Growing numbers are choosing to live with their landlords directly and in the spare rooms of families around the country – not with their mates in a typical uni house.
Second year Electrical Engineering student at Westminster Christopher McCutcheon is set to move into a house with a couple in September after being turned off bank-breaking university accommodation.
Christopher told The Tab: “I guess it’s kind of like meeting your flatmates and your landlord at the same time.”
He added: “I don’t know them but I know who it is, it’s a couple. I was just desperate for somewhere cheap to stay.
“I went looking around for what I wanted and staying in someone’s house looked good so I took a shot at it.
One of the companies have reported a staggering booking increase of 200 per cent in London over the past three years.
“It was a little awkward at first because I’d be living in their home but after a couple of minutes it was all fine, they were friendly.”
Most people move in with their mates from uni, but Christopher’s main motivation for staying with a family was to save some cash.
“The homestay is infinitely cheaper, honestly I’m saving like £3000 as opposed to going in halls.
“I have to travel a bit further than I would have but it’s not too far.
“Some student house reviews said there were rats and the bedding hadn’t been changed, all that sort of stuff.
“I had a friend who stayed in halls in a brand new building where a lot of rooms just got trashed, broken into.
“There was a guy who got kicked out a few months in, their kitchen was stained brown and yellow.
“I am expecting it to be cheaper, quieter, cleaner and safer, but this would all of course depend on who you have chosen to stay with.
Homestay.com said bookings made by students in big uni cities London, Birmingham, Leeds and Manchester are four times higher in September than at any other time of the year.

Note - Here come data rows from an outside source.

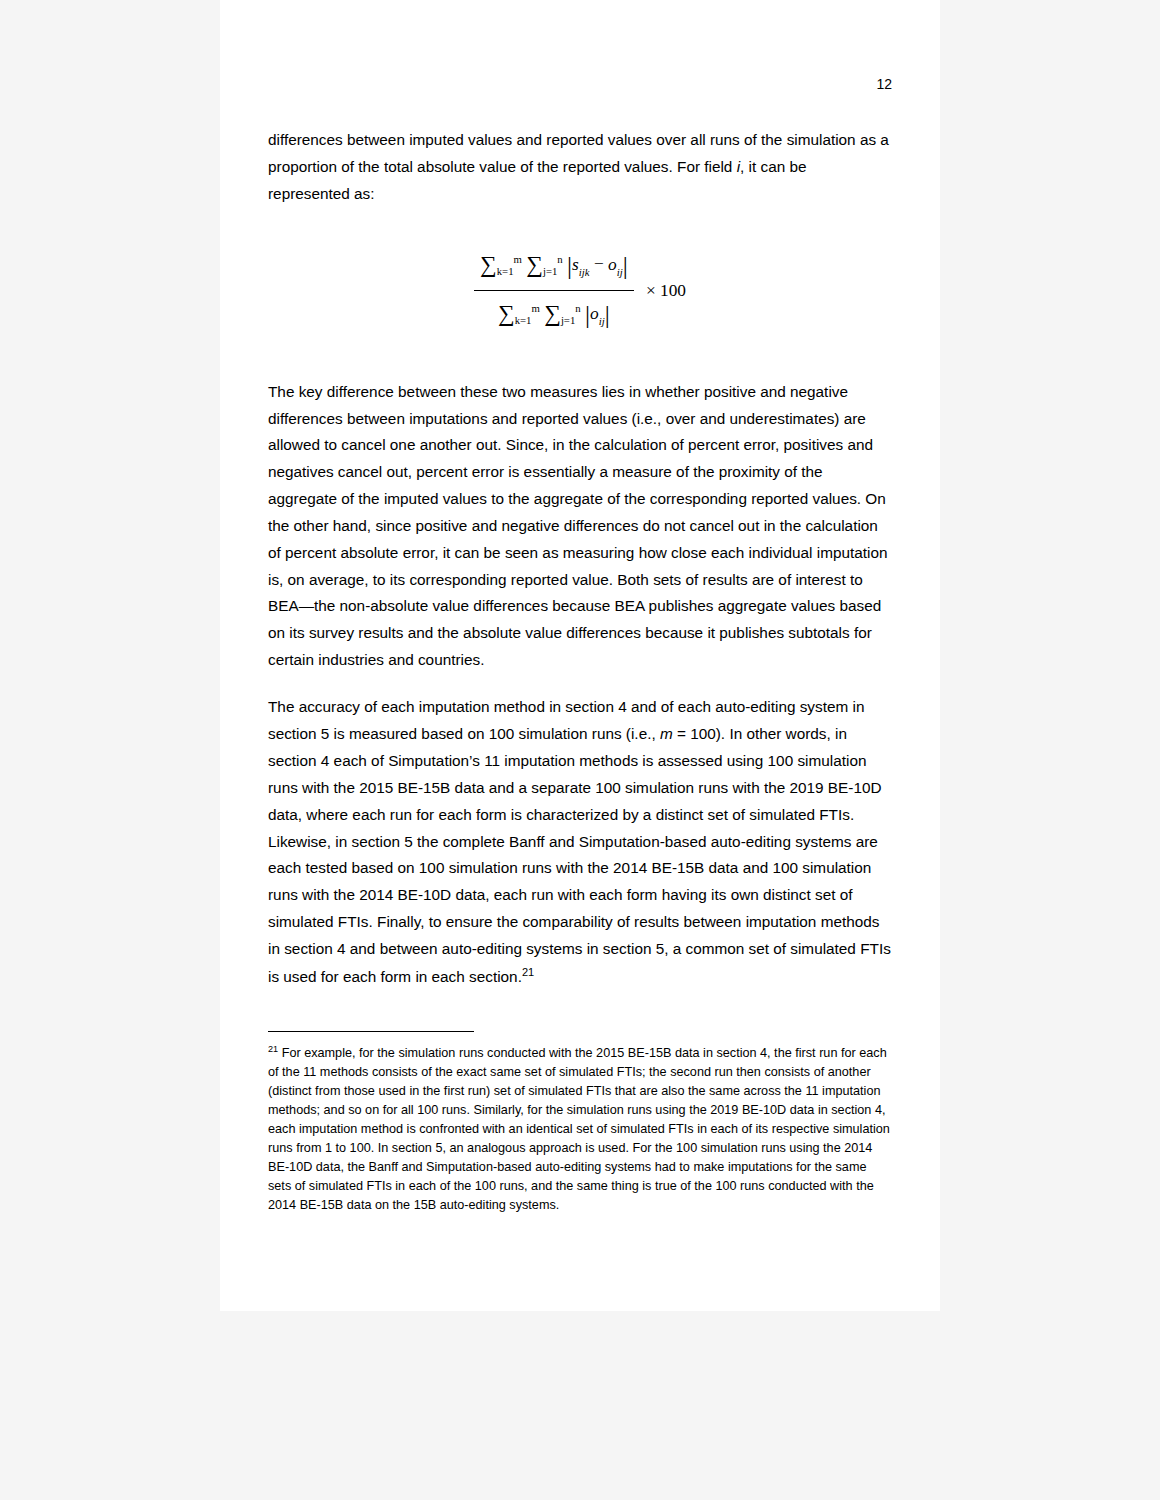12
differences between imputed values and reported values over all runs of the simulation as a proportion of the total absolute value of the reported values. For field i, it can be represented as:
∑k=1 m ∑j=1 n |sijk − oij| ∑k=1 m ∑j=1 n |oij| × 100
The key difference between these two measures lies in whether positive and negative differences between imputations and reported values (i.e., over and underestimates) are allowed to cancel one another out. Since, in the calculation of percent error, positives and negatives cancel out, percent error is essentially a measure of the proximity of the aggregate of the imputed values to the aggregate of the corresponding reported values. On the other hand, since positive and negative differences do not cancel out in the calculation of percent absolute error, it can be seen as measuring how close each individual imputation is, on average, to its corresponding reported value. Both sets of results are of interest to BEA—the non-absolute value differences because BEA publishes aggregate values based on its survey results and the absolute value differences because it publishes subtotals for certain industries and countries.
The accuracy of each imputation method in section 4 and of each auto-editing system in section 5 is measured based on 100 simulation runs (i.e., m = 100). In other words, in section 4 each of Simputation’s 11 imputation methods is assessed using 100 simulation runs with the 2015 BE-15B data and a separate 100 simulation runs with the 2019 BE-10D data, where each run for each form is characterized by a distinct set of simulated FTIs. Likewise, in section 5 the complete Banff and Simputation-based auto-editing systems are each tested based on 100 simulation runs with the 2014 BE-15B data and 100 simulation runs with the 2014 BE-10D data, each run with each form having its own distinct set of simulated FTIs. Finally, to ensure the comparability of results between imputation methods in section 4 and between auto-editing systems in section 5, a common set of simulated FTIs is used for each form in each section.21
21 For example, for the simulation runs conducted with the 2015 BE-15B data in section 4, the first run for each of the 11 methods consists of the exact same set of simulated FTIs; the second run then consists of another (distinct from those used in the first run) set of simulated FTIs that are also the same across the 11 imputation methods; and so on for all 100 runs. Similarly, for the simulation runs using the 2019 BE-10D data in section 4, each imputation method is confronted with an identical set of simulated FTIs in each of its respective simulation runs from 1 to 100. In section 5, an analogous approach is used. For the 100 simulation runs using the 2014 BE-10D data, the Banff and Simputation-based auto-editing systems had to make imputations for the same sets of simulated FTIs in each of the 100 runs, and the same thing is true of the 100 runs conducted with the 2014 BE-15B data on the 15B auto-editing systems.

Second year Physiotherapy student Hannah James from Plymouth Uni stayed with a family while on a work placement as part of her course.
She told The Tab: “My placement was not near my university therefore I couldn’t afford to pay for my original student accommodation as well as travel costs to and from my placement, so decided to move to the area of my placement for the five weeks.
“I really enjoyed my time in a Homestay, as a student it fit me perfectly and was affordable.”
She added: “It was nice to be in a family environment with the option of food cooked by the owner and it was good to have locals to give advice about the area.
“I’ve already recommended it to my friends and I am already planning on staying in a home again.
Alan Clarke, Homestay.com CEO, said: “From speaking to our community we’ve learnt that many first-year students are unable to secure accommodation in halls, and are struggling with the costs of private rent.
“Homestay accommodation often works out as a cheaper alternative and a good temporary solution, whilst students find something more permanent.
“The fact there’s a host that will cook the the odd meal and take care of the bills also doesn’t hurt!”